R32's go from 5000$-12000

R33's go from 7000-20000

and R34's from 17000-50,000

obviously GTS's and GTS-4's go for much cheaper


----------



## john.simmons (Jan 15, 2008)

i own a 1994 GTS-4 4 door skyline. i dont know what engine it is i know it doesnt have a turbo. i think it might be a R33 or a R34 becuase from what ive heard/read the GTS-4 R32 type comes with a turbo


----------



## Shadao (Aug 14, 2007)

its real easy to check which engine you have... just look at it.. the timing belt cover should say RB20 RB25 or RB26 

the R32 GTS-4 comes with the RB20DET 
the R33 GTS-4 comes with an RB25DE
and the R34 GT-FOUR comes with the RB25DE as well...

since the R34 wasnt being made in 1994 you would have the R33 style... if you are thinking of turboing the car you will have to do some major work... and as such it would prolly be easier/cheaper to simply swap the RB26DETT along with the drive train into the car.... that way you would essentially have an 4DOOR GTR.... this has been done lots with the 4door GTS4's im sure if you wanted to do this there is alot of info out there about how to do it...


----------



## john.simmons (Jan 15, 2008)

thank you. i dont want to really do any work to the car until i can make sure of a price and what i will need to do to bring the car to the states.


----------



## Shadao (Aug 14, 2007)

john.simmons said:


> thank you. i dont want to really do any work to the car until i can make sure of a price and what i will need to do to bring the car to the states.


well if you want to bring the car to the USA.. there is a bunch of stuff you should have done in japan as its much much cheaper....

first thing(depending on your state) is you will need an OBD-II emmisions system getting it done in japan will cost thousands less than in the USA..

you will also need to find out what structural changes will be needed to made inorder for the vehicle to be compliant with your states regulations...

you will want to find an insurance company that will actually cover you... from what i have heard this is the hardest thing to do regarding skylines in the states...

im from canada so im not sure on all the rules and regs the usa has... i do know there are loop holes which make it easier... such as you can remove the engine, drivetrain, suspenion and interior, then ship the shell, the interior and engine dsrivetrain as 3 different shippements put it back together in the USA and get it registered as a kit car


----------



## ghostboy (Jul 29, 2006)

RB25DETR32 said:


> Do you mean a GTS-T for 1600? And to the guy wanting to take his car back to the states, you can take any car you want back to the states...legally, and register/insure it legally. all you need to do is get a shipping container, disassemble your car completely engine and all, and on the shipping list you would list it as what ever year/make/model your car is as a shell... i.e. if you had a 1992 GTR you would say 1992 Nissan Skyline shell. then when you get the car in the states you register it and insure it as a kit car...and its all perfectly legal..i have a friend that took his 34 back to the states and he did it this way and it all worked out perfectly.
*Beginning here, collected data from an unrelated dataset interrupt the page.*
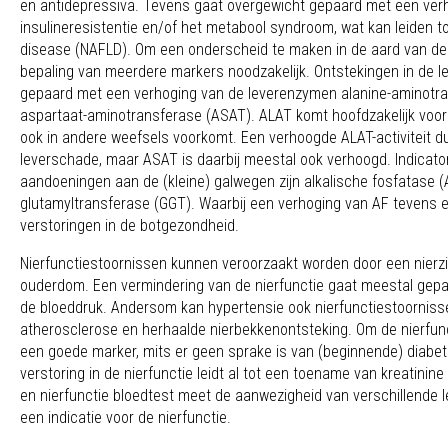
en antidepressiva. Tevens gaat overgewicht gepaard met een ve
insulineresistentie en/of het metabool syndroom, wat kan leiden tot
disease (NAFLD). Om een onderscheid te maken in de aard van de
bepaling van meerdere markers noodzakelijk. Ontstekingen in de le
gepaard met een verhoging van de leverenzymen alanine-aminotr
aspartaat-aminotransferase (ASAT). ALAT komt hoofdzakelijk voor i
ook in andere weefsels voorkomt. Een verhoogde ALAT-activiteit d
leverschade, maar ASAT is daarbij meestal ook verhoogd. Indicat
aandoeningen aan de (kleine) galwegen zijn alkalische fosfatase
glutamyltransferase (GGT). Waarbij een verhoging van AF tevens ee
verstoringen in de botgezondheid.
Nierfunctiestoornissen kunnen veroorzaakt worden door een nierzi
ouderdom. Een vermindering van de nierfunctie gaat meestal gep
de bloeddruk. Andersom kan hypertensie ook nierfunctiestoorniss
atherosclerose en herhaalde nierbekkenontsteking. Om de nierfunct
een goede marker, mits er geen sprake is van (beginnende) diabe
verstoring in de nierfunctie leidt al tot een toename van kreatinine
en nierfunctie bloedtest meet de aanwezigheid van verschillende 
een indicatie voor de nierfunctie.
He's had it there for about 2 years and drives it everywhere


Not to be the [email protected]@ but this is not legal. I've personally spoken with the DOT on this subject. Yes, it can be done, and yes, you can drive it around forever. However, the vehicle isn't really legal. There is a chance he could have his vehicle impounded and receive a hefty fine or jail time. Currently the DOT is trying to track down and stop this type of registration. It's referred to as smuggling... 
Just so you know, I asked because I wanted to bring my GTR back to the US. Right now the only legal way is to import the GTR through a RI and have them do all the work. 

Vehicle Importation Regulations

This has everything you need to import a car, of any type. 

I'd also agree with psuLemon, the money you would spend could possibly put you in a new GTR...


----------



## koolrider101 (Dec 3, 2011)

I guess investing in a GTR is not a good idea. You need to recheck your decision if you have already decided to invest in it.

You can participate actively in this forum to know more about investing in it and at the same time try researching about the demerits of investing in it. If you are still confident in investing.. then go ahead.. but as far my opinion its a risky task!


----------